Dema was silent for a while. She had begun to think of Avram as a friend, and did not want to lose him. Finally she whispered, "You need not fear. We do not die. If you choose to go, you will not lose yourself." Avram's look of gratitude for that display of love and friendship was all the reply she needed.

Then she said, "Are the churchyards like the Mures? You do not approach them either."

"To a degree, yes. There is a power in many of them that draws the spirits of the dead deep into the earth. I fear to follow them in the same way. But there is a difference. Unlike the Mures, which I would be drawn to if I allowed it, the holy places repel my kind. They are warded against the evil of what we have become."

Dema understood, perhaps more than he said. "And people who hold up crosses or rosaries, things of that sort, are they similarly protected?"

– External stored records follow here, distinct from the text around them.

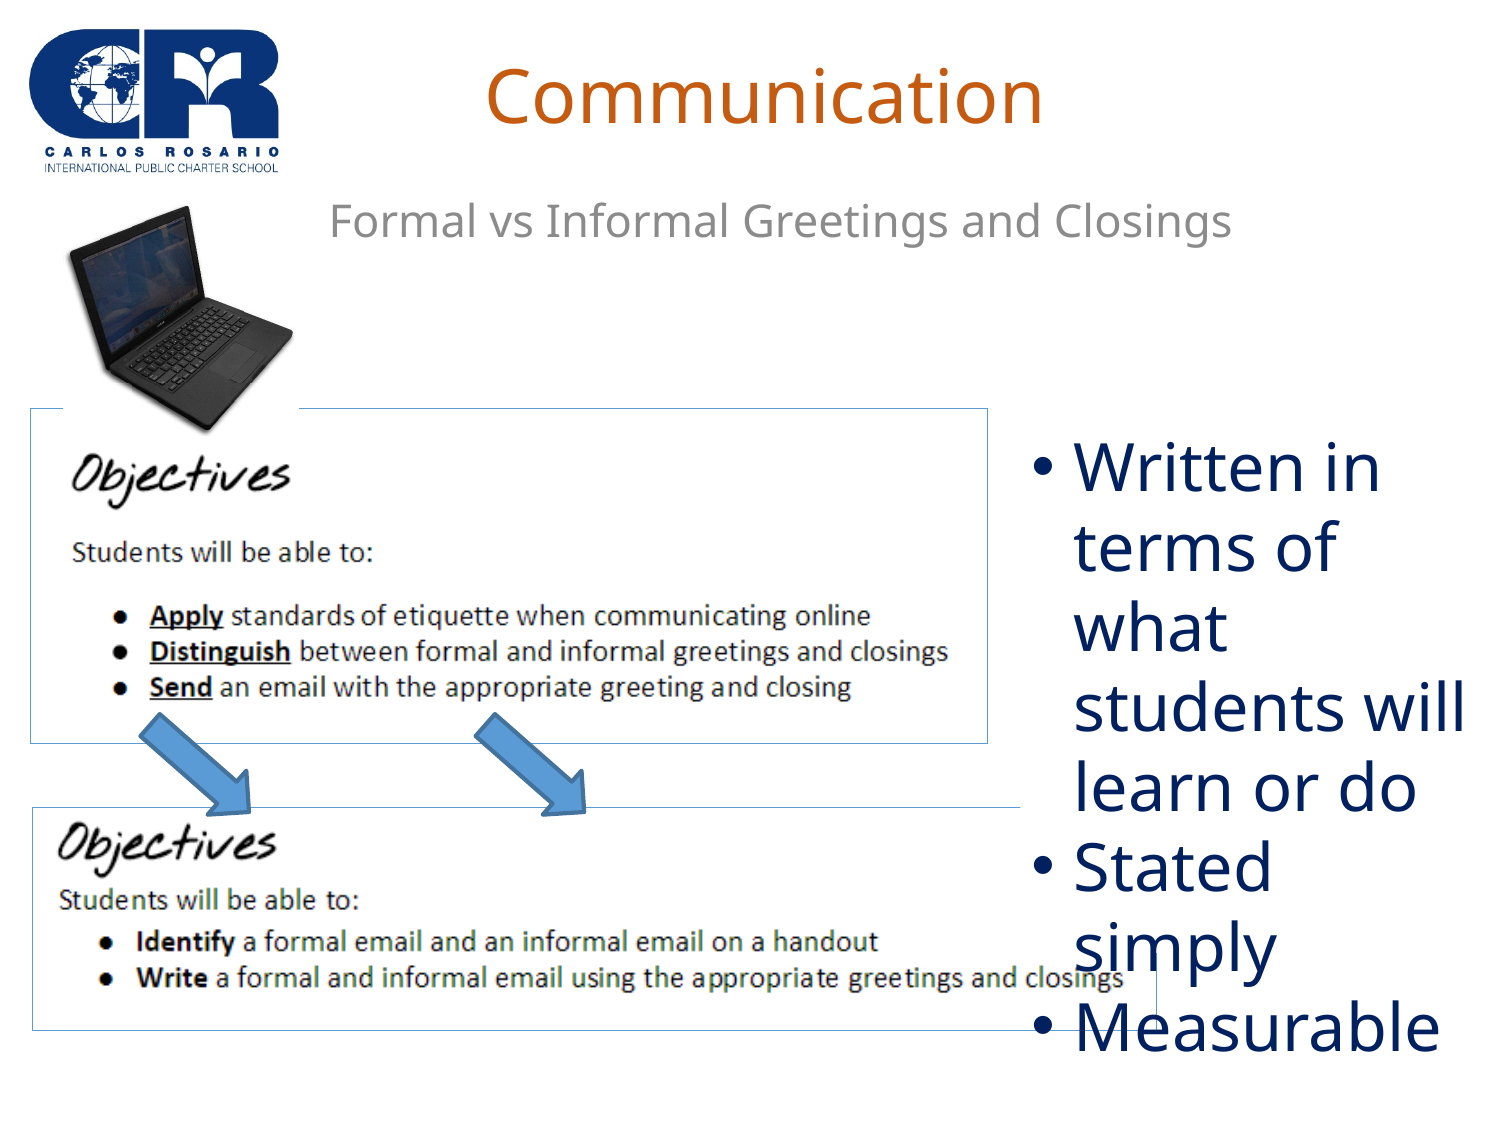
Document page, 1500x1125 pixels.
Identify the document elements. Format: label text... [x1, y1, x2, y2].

subtitle Formal vs Informal Greetings and Closings [298, 184, 1263, 296]
text_box Written in terms of what students will learn or do Stated simply Measurable [1020, 419, 1482, 953]
picture [31, 807, 1157, 1032]
text_box [490, 752, 586, 805]
title Communication [283, 3, 1248, 185]
text_box [155, 752, 251, 805]
picture [30, 203, 988, 744]
picture [24, 24, 283, 177]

"Such wards as those work only in the hands of people who truly believe in their power." He smiled a rather sinister smile. "They have always been fewer than you might think. The token of belief might give them a moment of hope, and hold me at bay for that moment, but most are easily swayed to accept the reality I offer. Or were." His smile vanished. "Those days are long gone. Those protections are of use only to those who accept my existence in the first place."

Dema said gently, "Avram, you understand so much of this, but do you understand that it is your own beliefs that govern your condition? That the wards are subject to your belief in them as well?" He looked at her almost with pity. "I understand that this can be true for you. You are young, and new. I am old. It is not in me to undo what I have become. I have taken too much in my time that I cannot give back."

Dema studied the forlorn figure before her. She refused to give up hope for him. "Avram, you are beholden only to yourself. Those you believe you have injured were in fact no more injured than you can be in your present form. They have all moved on, and what they once could not forgive has long been forgotten. It is only you who remember. It is only you who must forgive yourself, free yourself from your past, and look ahead."

For an instant a spark of hope glowed in his eyes. It was more than Dema had allowed herself to expect, and it warmed her heart. She smiled at him and said, "I wish we could have shared a bit of that brandy after all. Perhaps another time."

He said, "Until the morning, then," and faded from her sight.